Acknowledging the challenging hours as a field-specific characteristic, and one each student should experience, can potentially frame their role on the labor floor as one needed for students to both fully participate in births and to understand the context of obstetric care. Additionally, it is important to educate medical students that the lifestyle of a resident in not necessarily the life of a practicing ob-gyn.
Long work hours
The Liaison Committee on Medical Education requires medical schools to have policies to limit student work hours. Most policies follow Accreditation Council for Graduate Medical Education guidelines in which residents are not allowed to work >80 hours per week. Regardless of work hour limits, many medical students comment on the difficulty of overnight calls and long shifts. Several studies have cited income and lifestyle as key elements identified by our current medical students in the decision to pursue a specialty. Ob-gyn is perceived as a specialty with an uncontrollable lifestyle.
Acknowledging the challenging hours as a field-specific characteristic, and one each student should experience, can potentially frame their role on the labor floor as one needed for students to both fully participate in births and to understand the context of obstetric care. Additionally, it is important to educate medical students that the lifestyle of a resident in not necessarily the life of a practicing ob-gyn.
Decreased hands-on experience
Another factor as to why students rate our specialty lower is that medical students are given less autonomy on the rotation. In a study by Grasby and Quinlivan, 38% of ob-gyn patients refused involvement of students. Female patients are more likely to refuse involvement of a student in their medical care due to the sensitive nature of the physical examination.

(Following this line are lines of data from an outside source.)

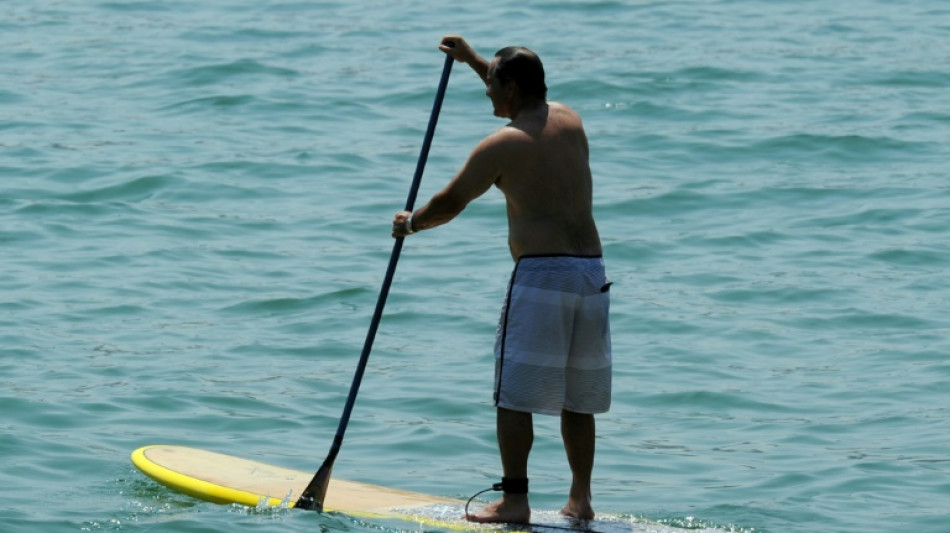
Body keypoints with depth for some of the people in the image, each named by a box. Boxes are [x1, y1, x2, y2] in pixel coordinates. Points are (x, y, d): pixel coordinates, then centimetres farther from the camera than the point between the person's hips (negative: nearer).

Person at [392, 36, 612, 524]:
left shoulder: (502, 145, -6)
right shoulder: (570, 120, 13)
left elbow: (451, 202, 3)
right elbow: (530, 97, 37)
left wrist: (410, 223, 23)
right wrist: (471, 59, 42)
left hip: (540, 273, -7)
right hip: (592, 271, 7)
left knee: (514, 395, -1)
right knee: (577, 398, 13)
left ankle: (514, 501, -3)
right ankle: (580, 501, 14)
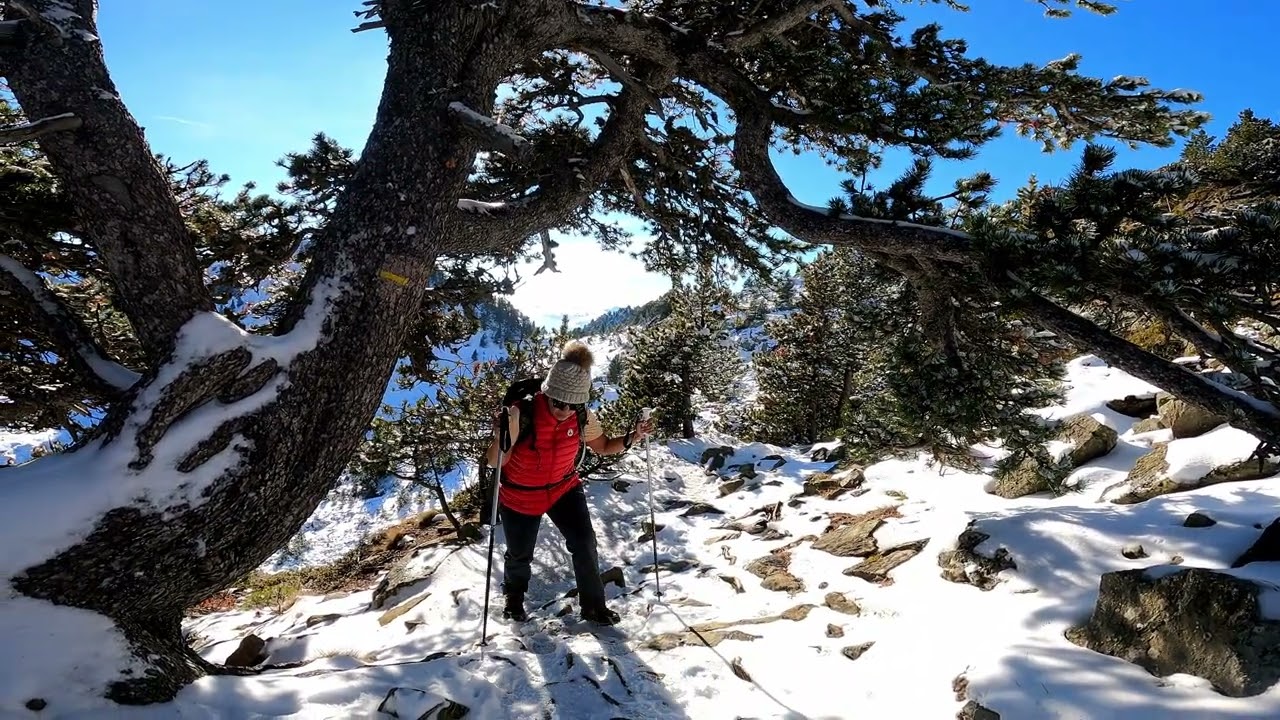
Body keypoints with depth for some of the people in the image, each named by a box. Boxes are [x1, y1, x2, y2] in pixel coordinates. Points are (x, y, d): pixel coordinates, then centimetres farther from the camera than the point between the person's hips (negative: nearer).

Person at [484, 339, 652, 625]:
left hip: (564, 489, 2)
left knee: (585, 544, -7)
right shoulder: (522, 413, -32)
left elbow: (603, 446, -1)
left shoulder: (583, 417, -19)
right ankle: (514, 596, 52)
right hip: (520, 497, -2)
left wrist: (630, 439, -20)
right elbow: (494, 463, -28)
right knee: (519, 555, 17)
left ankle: (593, 606, 18)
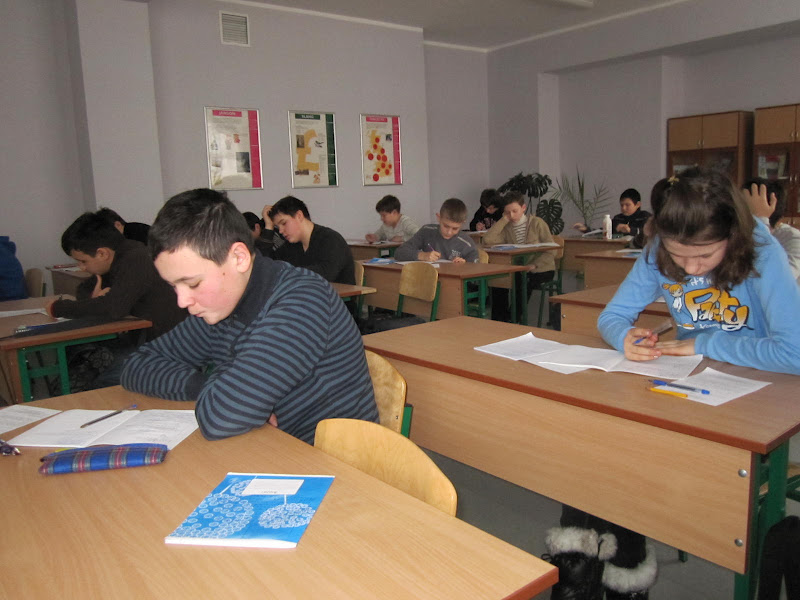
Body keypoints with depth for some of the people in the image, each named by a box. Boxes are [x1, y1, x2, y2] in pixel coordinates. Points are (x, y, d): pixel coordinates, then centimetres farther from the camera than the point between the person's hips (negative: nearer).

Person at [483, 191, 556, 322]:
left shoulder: (537, 223, -5)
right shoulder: (507, 228, 2)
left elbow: (550, 250, -8)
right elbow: (488, 240, -17)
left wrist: (534, 265, -23)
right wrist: (504, 219, -10)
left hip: (541, 269, -3)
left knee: (523, 284, -31)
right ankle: (498, 321, -5)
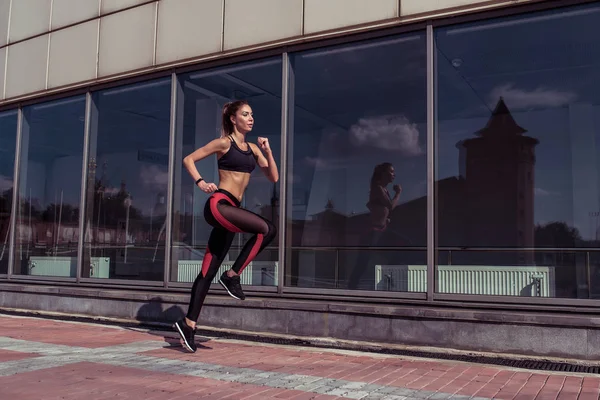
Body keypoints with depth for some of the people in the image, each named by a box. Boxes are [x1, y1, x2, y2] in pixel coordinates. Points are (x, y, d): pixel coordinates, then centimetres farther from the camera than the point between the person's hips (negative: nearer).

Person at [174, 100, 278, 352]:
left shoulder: (252, 148, 18)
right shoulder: (224, 143, 0)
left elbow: (274, 177, 17)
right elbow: (189, 159, 3)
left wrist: (267, 152, 5)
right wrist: (201, 183, -9)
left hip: (230, 209, 7)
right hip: (218, 204, -7)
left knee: (209, 271, 5)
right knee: (267, 229, -23)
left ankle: (188, 323, 10)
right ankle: (232, 276, -10)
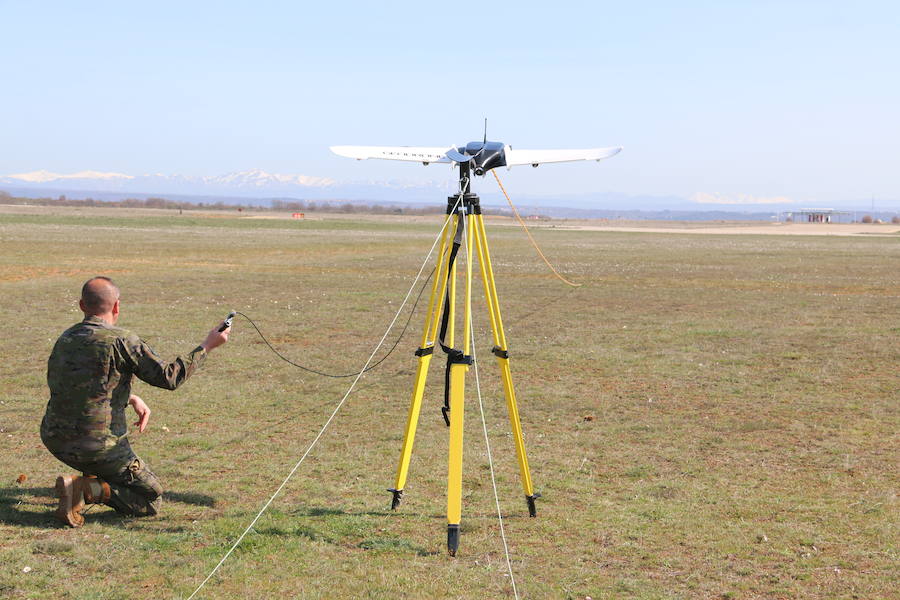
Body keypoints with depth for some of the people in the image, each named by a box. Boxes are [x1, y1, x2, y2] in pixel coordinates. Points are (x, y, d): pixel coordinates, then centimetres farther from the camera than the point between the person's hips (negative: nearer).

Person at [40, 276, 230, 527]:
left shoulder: (65, 339, 7)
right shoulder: (120, 340, -15)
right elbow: (169, 377, -12)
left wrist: (131, 398, 18)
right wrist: (207, 346, -3)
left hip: (54, 440, 7)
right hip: (99, 447, -6)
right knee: (151, 500, 10)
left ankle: (93, 479, 20)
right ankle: (88, 489, -10)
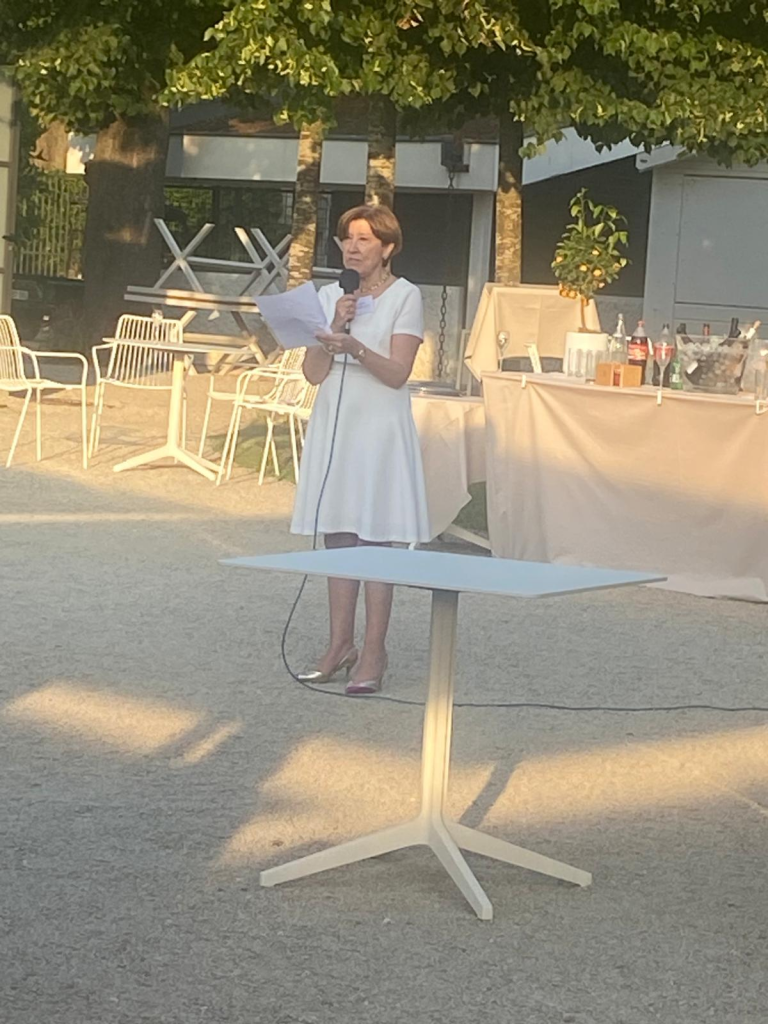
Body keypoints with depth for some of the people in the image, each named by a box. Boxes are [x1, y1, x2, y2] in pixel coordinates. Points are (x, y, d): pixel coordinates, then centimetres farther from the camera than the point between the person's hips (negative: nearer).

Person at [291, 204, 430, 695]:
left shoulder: (405, 296, -3)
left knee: (375, 539, -6)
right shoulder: (332, 295, 11)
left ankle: (373, 653, -2)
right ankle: (340, 645, 14)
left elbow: (397, 373, -12)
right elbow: (314, 372, 4)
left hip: (379, 429, -5)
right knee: (339, 538, 7)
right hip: (333, 426, 5)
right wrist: (337, 326, -9)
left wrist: (355, 347, -27)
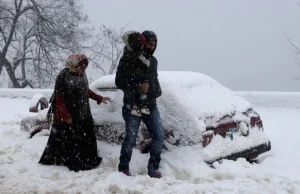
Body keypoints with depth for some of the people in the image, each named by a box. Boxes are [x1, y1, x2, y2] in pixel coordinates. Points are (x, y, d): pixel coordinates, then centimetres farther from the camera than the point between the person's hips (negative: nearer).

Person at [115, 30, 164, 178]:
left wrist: (157, 91, 6)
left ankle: (153, 168, 9)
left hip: (150, 106, 6)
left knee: (159, 135, -1)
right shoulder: (127, 59, -6)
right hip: (132, 106, -6)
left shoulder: (153, 61, 13)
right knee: (130, 139, -2)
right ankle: (123, 168, 16)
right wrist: (138, 88, -22)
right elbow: (119, 82, -13)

Data support “that female supervisory physicians prioritized patients’ autonomy above students’ learning needs.” As educators, we must find ways to incorporate innovative techniques to supplement the volume of clinical experiences.
Although the sensitive nature of our field will never change, there are several successful ways to increase a student’s comfort and expertise with gynecological exams and basic obstetrical procedures. Utilization of standardized patients and gynecological teaching associates to teach gynecological history taking and pelvic examination skills are keys to a successful ob-gyn clerkship. Low- and high-fidelity simulation drills to train students on spontaneous vaginal deliveries are immersive educational experiences designed to improve both patient safety and quality of medical education. Assigning students specific elements of patient counseling (ie, medication counseling) will include them as team members. Additionally, longitudinal experiences such as weekly clinics with the same preceptor or centering groups with the same patients allow faculty to watch a student’s development and permit the student to learn a particular attending’s practice style. These strategies help students develop a sense of confidence, and faculty members feel more comfortable including medical students in patient care. Consequently, medical students gather more hands-on experience.